The resolution would require that all legislation be posted on the Internet at least 72 hours before a vote is taken on the House floor. Exceptions would be made for classified material, which would continue to be handled under existing laws and rules.
 
The proposal was made by Republican Reps. Greg Walden of Oregon and John Culberson of Texas, along with Democratic Reps. Brian Baird of Washington and Walt Minnick of Idaho. Baird has sponsored a similar proposal for three consecutives Congresses.
 
The four are now pushing a discharge petition, which could force the House to vote on the matter if it gets 218 signatures. By late Friday, the petition had 178 signatures – mostly Republicans.
 
Still, Wilson believes transparency should be a bipartisan principle.
 
The House voted along party lines to censure Wilson for shouting, “You lie,” when President Barack Obama told Congress that the health care plan would not cover illegal immigrants. Wilson apologized for the comment immediately after the speech, but was still censured. Wilson stressed that his advocacy for the bill should not deter Democrats.
 
“I have at least a pleasant relationship with the other side. I need to tell you, a couple of years ago, there was a poll taken, and I came out the second friendliest member of Congress,” Wilson told CNSNews.com. “Except for one slight aberration, I have in the past two weeks, a number of Congressmen introduce me as ‘my good friend.’ Sometimes they say it and don’t mean it.
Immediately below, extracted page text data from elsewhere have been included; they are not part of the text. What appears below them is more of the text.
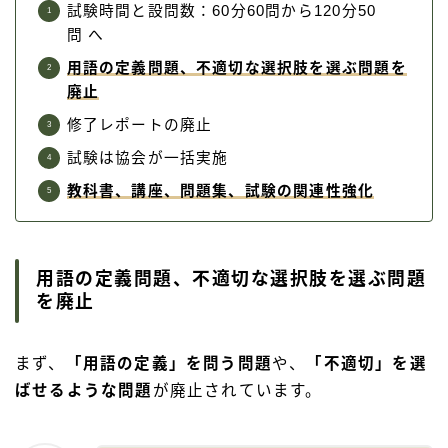
試験時間と設問数：60分60問から120分50
問 へ
用語の定義問題、不適切な選択肢を選ぶ問題を
廃止
修了レポートの廃止
試験は協会が一括実施
教科書、講座、問題集、試験の関連性強化
用語の定義問題、不適切な選択肢を選ぶ問題
を廃止
まず、
「用語の定義」を問う問題
や、
「不適切」を選
ばせるような問題
が廃止されています。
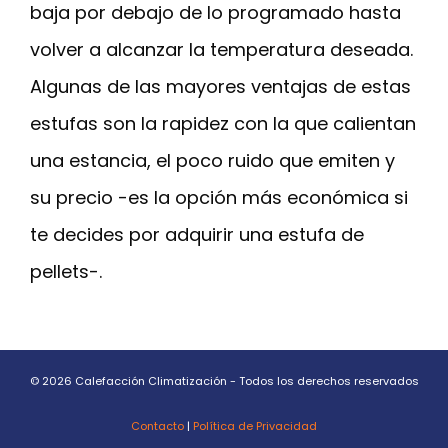
baja por debajo de lo programado hasta
volver a alcanzar la temperatura deseada.
Algunas de las mayores ventajas de estas
estufas son la rapidez con la que calientan
una estancia, el poco ruido que emiten y
su precio -es la opción más económica si
te decides por adquirir una estufa de
pellets-.
© 2026 Calefacción Climatización - Todos los derechos reservados
Contacto
|
Política de Privacidad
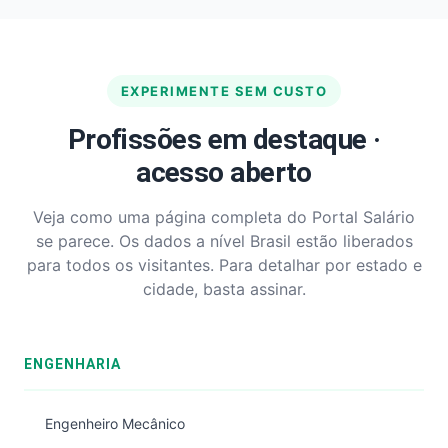
EXPERIMENTE SEM CUSTO
Profissões em destaque ·
acesso aberto
Veja como uma página completa do Portal Salário
se parece. Os dados a nível Brasil estão liberados
para todos os visitantes. Para detalhar por estado e
cidade, basta assinar.
ENGENHARIA
Engenheiro Mecânico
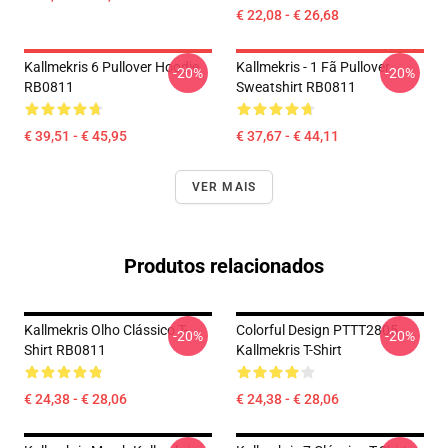
€ 22,08 - € 26,68
Kallmekris 6 Pullover Hoodie
Kallmekris - 1 Fã Pullover
-20%
-20%
RB0811
Sweatshirt RB0811
€ 39,51 - € 45,95
€ 37,67 - € 44,11
VER MAIS
Produtos relacionados
Kallmekris Olho Clássico T-
Colorful Design PTTT2805
-20%
-20%
Shirt RB0811
Kallmekris T-Shirt
€ 24,38 - € 28,06
€ 24,38 - € 28,06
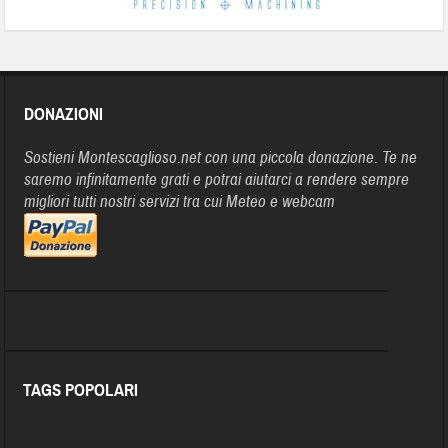
DONAZIONI
Sostieni Montescaglioso.net con una piccola donazione. Te ne
saremo infinitamente grati e potrai aiutarci a rendere sempre
migliori tutti nostri servizi tra cui Meteo e webcam
TAGS POPOLARI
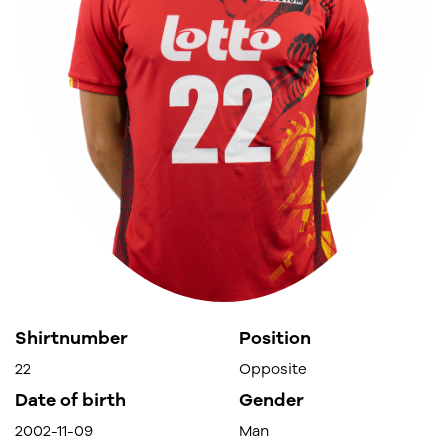
Shirtnumber
Position
22
Opposite
Date of birth
Gender
2002-11-09
Man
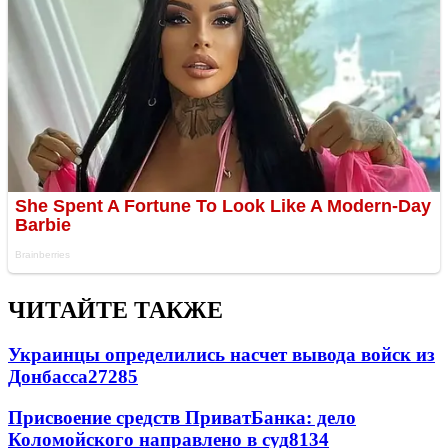
ЧИТАЙТЕ ТАКЖЕ
Украинцы определились насчет вывода войск из
Донбасса
27285
Присвоение средств ПриватБанка: дело
Коломойского направлено в суд
8134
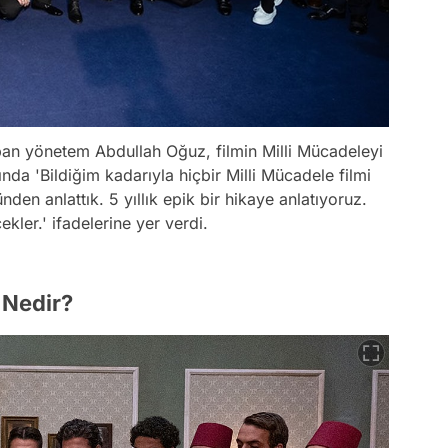
n yönetem Abdullah Oğuz, filmin Milli Mücadeleyi
nda 'Bildiğim kadarıyla hiçbir Milli Mücadele filmi
nden anlattık. 5 yıllık epik bir hikaye anlatıyoruz.
kler.' ifadelerine yer verdi.
 Nedir?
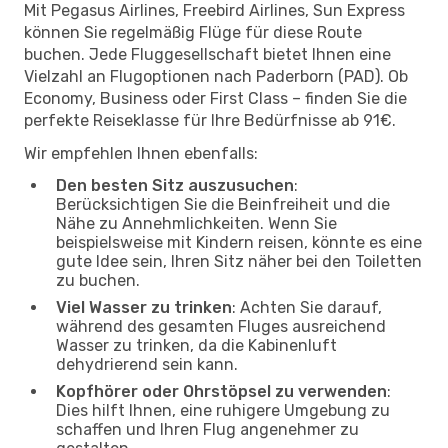
Mit Pegasus Airlines, Freebird Airlines, Sun Express
können Sie regelmäßig Flüge für diese Route
buchen. Jede Fluggesellschaft bietet Ihnen eine
Vielzahl an Flugoptionen nach Paderborn (PAD). Ob
Economy, Business oder First Class – finden Sie die
perfekte Reiseklasse für Ihre Bedürfnisse ab 91€.
Wir empfehlen Ihnen ebenfalls:
Den besten Sitz auszusuchen
:
Berücksichtigen Sie die Beinfreiheit und die
Nähe zu Annehmlichkeiten. Wenn Sie
beispielsweise mit Kindern reisen, könnte es eine
gute Idee sein, Ihren Sitz näher bei den Toiletten
zu buchen.
Viel Wasser zu trinken
: Achten Sie darauf,
während des gesamten Fluges ausreichend
Wasser zu trinken, da die Kabinenluft
dehydrierend sein kann.
Kopfhörer oder Ohrstöpsel zu verwenden
:
Dies hilft Ihnen, eine ruhigere Umgebung zu
schaffen und Ihren Flug angenehmer zu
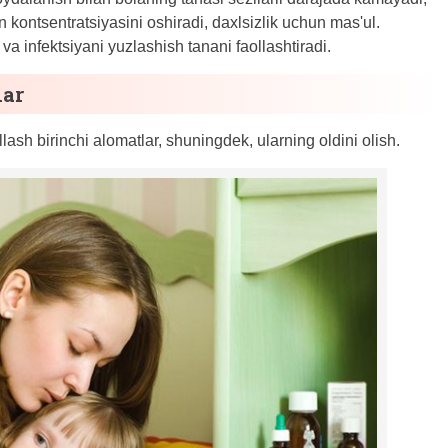
on kontsentratsiyasini oshiradi, daxlsizlik uchun mas'ul.
a infektsiyani yuzlashish tanani faollashtiradi.
lar
sh birinchi alomatlar, shuningdek, ularning oldini olish.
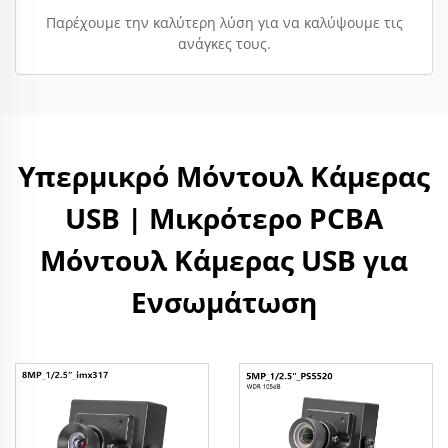
Παρέχουμε την καλύτερη λύση για να καλύψουμε τις
ανάγκες τους.
Υπερμικρό Μόντουλ Κάμερας
USB | Μικρότερο PCBA
Μόντουλ Κάμερας USB για
Ενσωμάτωση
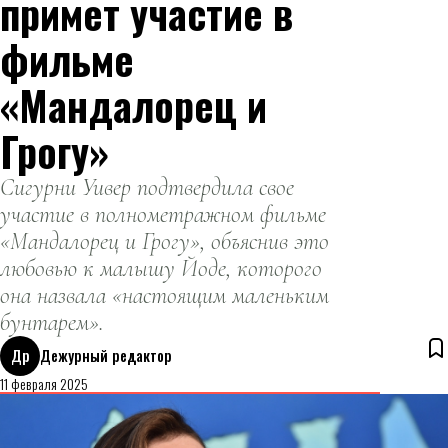
примет участие в
фильме
«Мандалорец и
Грогу»
Сигурни Уивер подтвердила свое
участие в полнометражном фильме
«Мандалорец и Грогу», объяснив это
любовью к малышу Йоде, которого
она назвала «настоящим маленьким
бунтарем».
Др
Дежурный редактор
11 февраля 2025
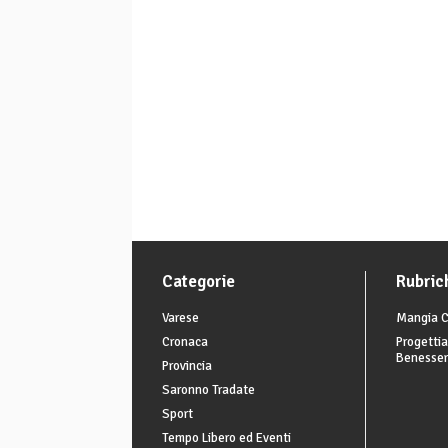
Categorie
Rubric
Varese
Mangia C
Cronaca
Progettia
Benesse
Provincia
Saronno Tradate
Sport
Tempo Libero ed Eventi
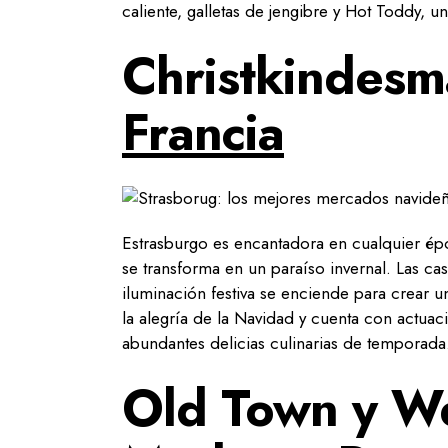
caliente, galletas de jengibre y Hot Toddy, 
Christkindesmä
Francia
Estrasburgo es encantadora en cualquier ép
se transforma en un paraíso invernal. Las cas
iluminación festiva se enciende para crear u
la alegría de la Navidad y cuenta con actuac
abundantes delicias culinarias de temporad
Old Town y We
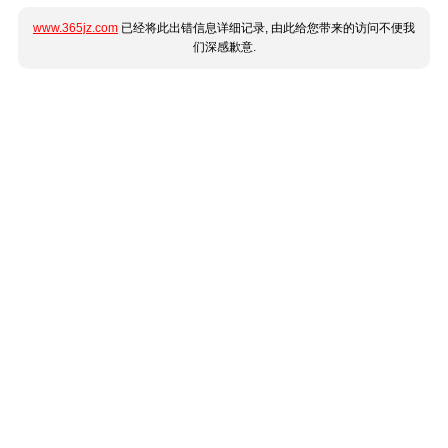
www.365jz.com
已经将此出错信息详细记录, 由此给您带来的访问不便我
们深感歉意.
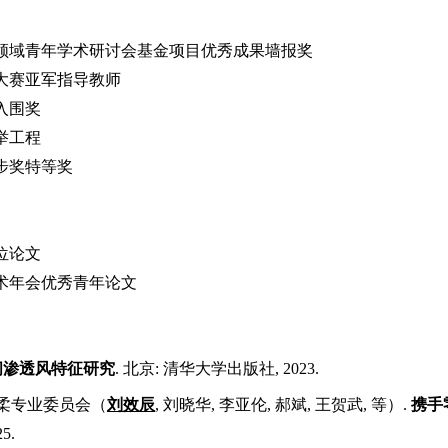
领域青年学术研讨会基金项目优秀成果墙报奖
大赛亚军指导教师
入围奖
举工程
步奖特等奖
位
论文
术年会优秀青年论文
间渗透风特征研究
.
北京
:
清华大学出版社
, 2023.
柔专业委员会（
刘效辰
,
刘晓华
,
李亚伦
,
郝斌
,
王贺武
,
等）
.
携手
2
5
.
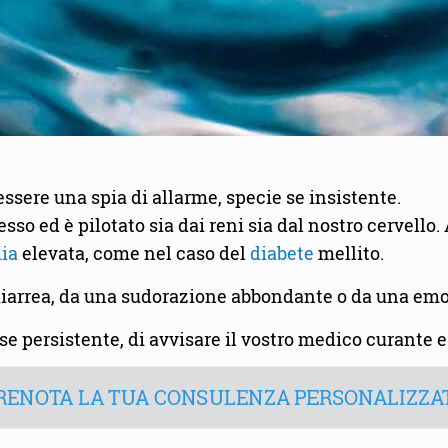
essere una spia di allarme, specie se insistente.
so ed è pilotato sia dai reni sia dal nostro cervello
ia
elevata, come nel caso del
diabete
mellito.
 diarrea, da una sudorazione abbondante o da una emo
se persistente, di avvisare il vostro medico curante e
RENOTA LA TUA CONSULENZA PERSONALIZZA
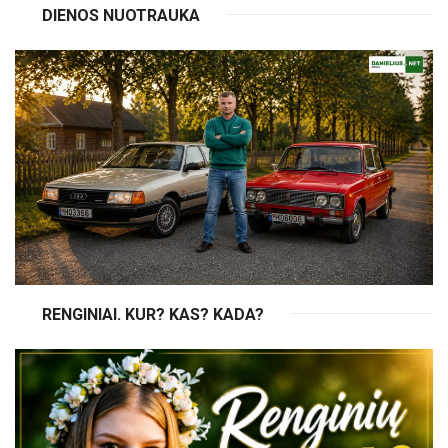
DIENOS NUOTRAUKA
RENGINIAI. KUR? KAS? KADA?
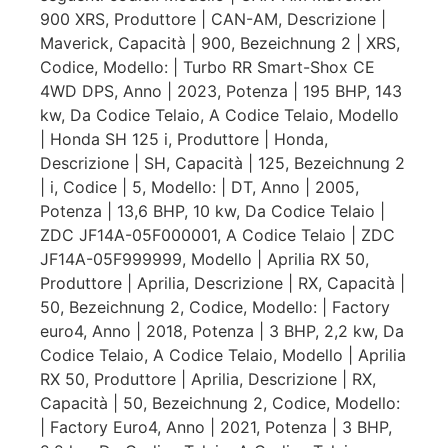
900 XRS, Produttore | CAN-AM, Descrizione |
Maverick, Capacità | 900, Bezeichnung 2 | XRS,
Codice, Modello: | Turbo RR Smart-Shox CE
4WD DPS, Anno | 2023, Potenza | 195 BHP, 143
kw, Da Codice Telaio, A Codice Telaio, Modello
| Honda SH 125 i, Produttore | Honda,
Descrizione | SH, Capacità | 125, Bezeichnung 2
| i, Codice | 5, Modello: | DT, Anno | 2005,
Potenza | 13,6 BHP, 10 kw, Da Codice Telaio |
ZDC JF14A-05F000001, A Codice Telaio | ZDC
JF14A-05F999999, Modello | Aprilia RX 50,
Produttore | Aprilia, Descrizione | RX, Capacità |
50, Bezeichnung 2, Codice, Modello: | Factory
euro4, Anno | 2018, Potenza | 3 BHP, 2,2 kw, Da
Codice Telaio, A Codice Telaio, Modello | Aprilia
RX 50, Produttore | Aprilia, Descrizione | RX,
Capacità | 50, Bezeichnung 2, Codice, Modello:
| Factory Euro4, Anno | 2021, Potenza | 3 BHP,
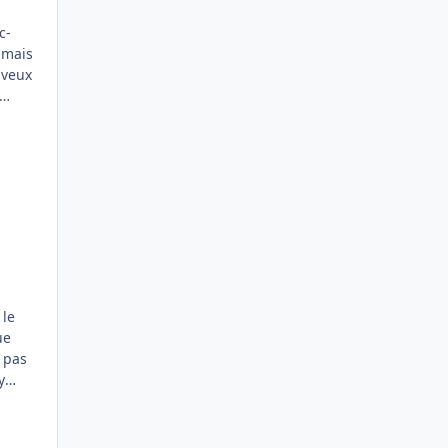
c-
ssez
e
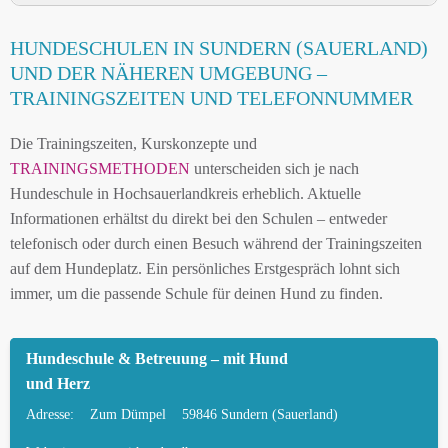
HUNDESCHULE SUNDERN (SAUERLAND) UND
HUNDESCHULEN IN SUNDERN (SAUERLAND)
UMGEBUNG
UND DER NÄHEREN UMGEBUNG –
HUNDESCHULEN IN SUNDERN (SAUERLAND)
TRAININGSZEITEN UND TELEFONNUMMER
UND DER NÄHEREN UMGEBUNG
Die Trainingszeiten, Kurskonzepte und
MOBILE HUNDETRAINER IN SUNDERN
TRAININGSMETHODEN
unterscheiden sich je nach
(SAUERLAND) UND UMGEBUNG
Hundeschule in Hochsauerlandkreis erheblich. Aktuelle
LEINENPFLICHT UND HUNDEGESETZE IN
Informationen erhältst du direkt bei den Schulen – entweder
SUNDERN (SAUERLAND)
telefonisch oder durch einen Besuch während der Trainingszeiten
auf dem Hundeplatz. Ein persönliches Erstgespräch lohnt sich
HUNDEFREUNDLICHE ORTE UND
immer, um die passende Schule für deinen Hund zu finden.
FREILAUFFLÄCHEN IN SUNDERN
(SAUERLAND)
Hundeschule & Betreuung – mit Hund
HUNDEFÜHRERSCHEIN FÜR DIE REGION
und Herz
HOCHSAUERLANDKREIS – ONLINE-TEST
Adresse:
Zum Dümpel
59846 Sundern (Sauerland)
HUNDEPLATZ MIETEN FÜR EINEN SICHEREN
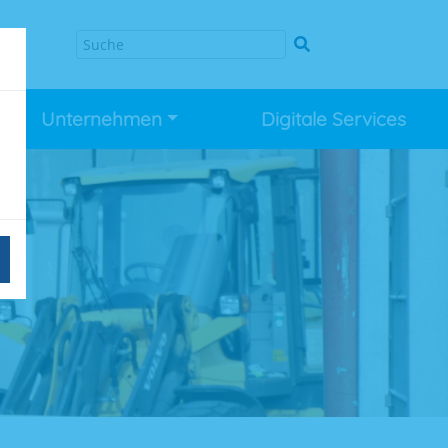
Unternehmen
Digitale Services
n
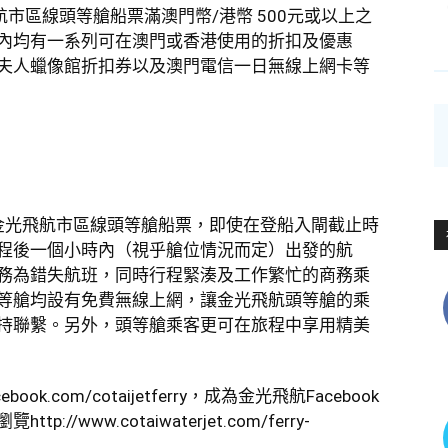
飛航市區線頭等艙船票滿澳門幣/港幣 500元或以上之
內均有一系列可在澳門或香港使用的折扣及優惠
夫人蠟像館折扣券以及澳門電信一日無線上網卡等
買金光飛航市區線頭等艙船票，即使在登船入閘截止時
程後一個小時內（視乎艙位情況而定）出發的航
務為錯失航班，同時行程緊湊及工作繁忙的商務乘
等艙均設有免費無線上網，讓金光飛航頭等艙的乘
持聯繫。另外，頭等艙乘客更可在旅程中享用精美
ebook.com/cotaijetferry
，成為金光飛航Facebook
瀏覽
http://www.cotaiwaterjet.com/ferry-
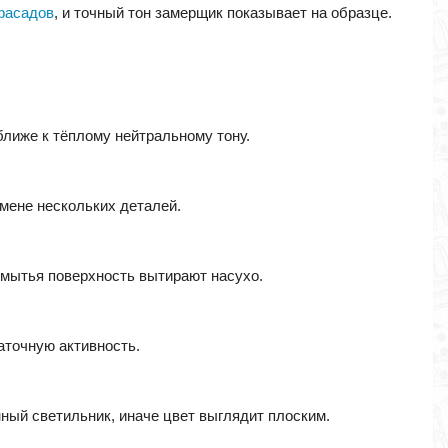
фасадов
, и точный тон замерщик показывает на образце.
ближе к тёплому нейтральному тону.
амене нескольких деталей.
 мытья поверхность вытирают насухо.
аточную активность.
ный светильник, иначе цвет выглядит плоским.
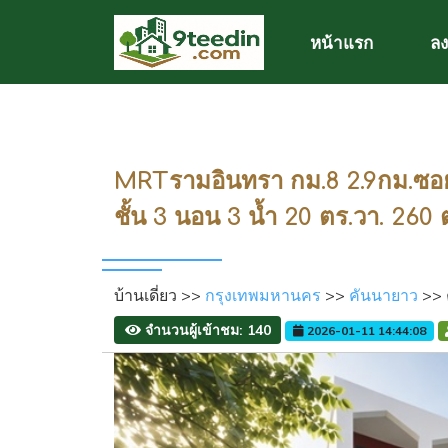
หน้าแรก
ลง
MRTรามอินทรา กม.8 2.9กม.ซอ
ชั้น 3 นอน 3 น้ำ 20 ตร.วา. 260 
บ้านเดี่ยว >>
กรุงเทพมหานคร
>>
คันนายาว
>> 
จำนวนผู้เข้าชม: 140
2026-01-11 14:44:08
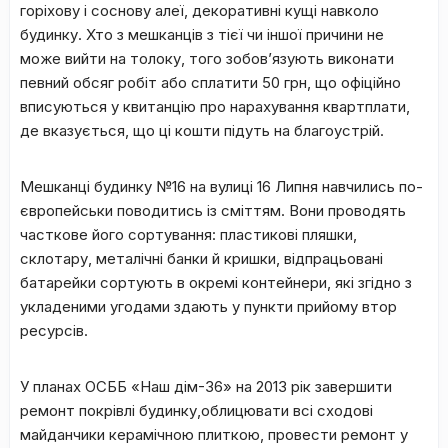
горіхову і соснову алеї, декоративні кущі навколо
будинку. Хто з мешканців з тієї чи іншої причини не
може вийти на толоку, того зобов’язують виконати
певний обсяг робіт або сплатити 50 грн, що офіційно
вписуються у квитанцію про нарахування квартплати,
де вказується, що ці кошти підуть на благоустрій.
Мешканці будинку №16 на вулиці 16 Липня навчились по-
європейськи поводитись із сміттям. Вони проводять
часткове його сортування: пластикові пляшки,
склотару, металічні банки й кришки, відпрацьовані
батарейки сортують в окремі контейнери, які згідно з
укладеними угодами здають у пункти прийому втор
ресурсів.
У планах ОСББ «Наш дім-36» на 2013 рік завершити
ремонт покрівлі будинку,облицювати всі сходові
майданчики керамічною плиткою, провести ремонт у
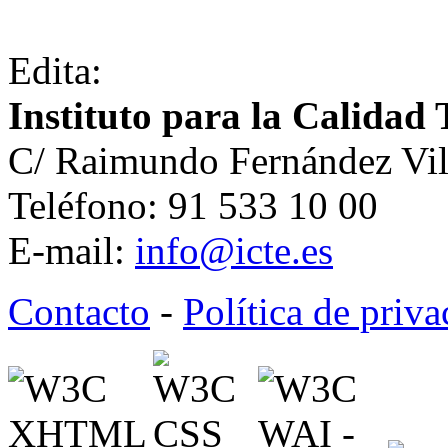
Edita:
Instituto para la Calidad 
C/ Raimundo Fernández Vil
Teléfono: 91 533 10 00
E-mail:
info@icte.es
Contacto
-
Política de priv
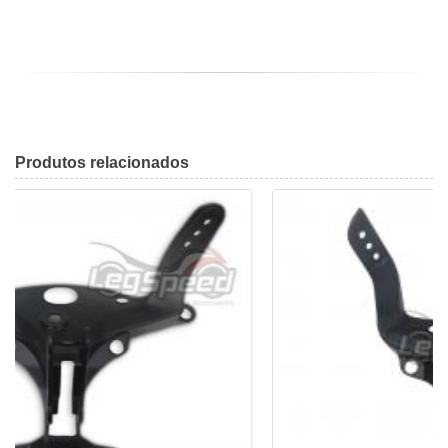
Produtos
relacionados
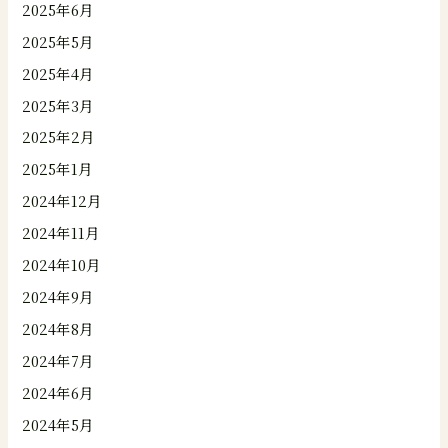
2025年6月
2025年5月
2025年4月
2025年3月
2025年2月
2025年1月
2024年12月
2024年11月
2024年10月
2024年9月
2024年8月
2024年7月
2024年6月
2024年5月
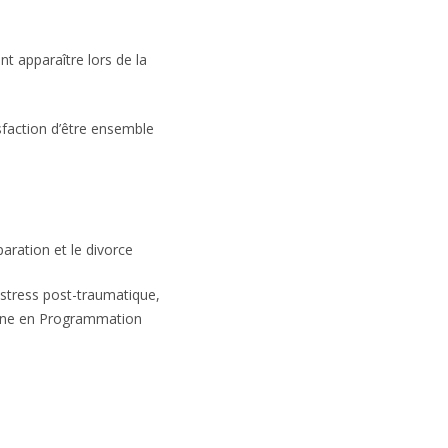
 apparaître lors de la
sfaction d’être ensemble
éparation et le divorce
stress post-traumatique,
ienne en Programmation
I will tell you, they had to think about it and they meant it.”
 
Wilson stressed that grassroots activism has already shaped the health care debate.
 
“The government takeover was supposed to be completed in July,” Wilson said, referring to the Democratic leaders’ pledge to pass a bill before the August recess. “But because the American people found out what was in the bill that caused the bill to stall and the end of life provisions, hopefully provision related to the government option.”
 
He also stressed that the issue he called out Obama on was addressed.
 
“Two weeks ago today after the American people spoke out, we have citizenship verification,” Wilson said, referring to a provision that would require someone getting federal benefits under the new health care package would be living in the country legally.  
 
“This would not have been possible if the American people have not spoken up. The way to speak up is to know about it,” Wilson said. “This is very, very important. And this proves the American people can make a difference.”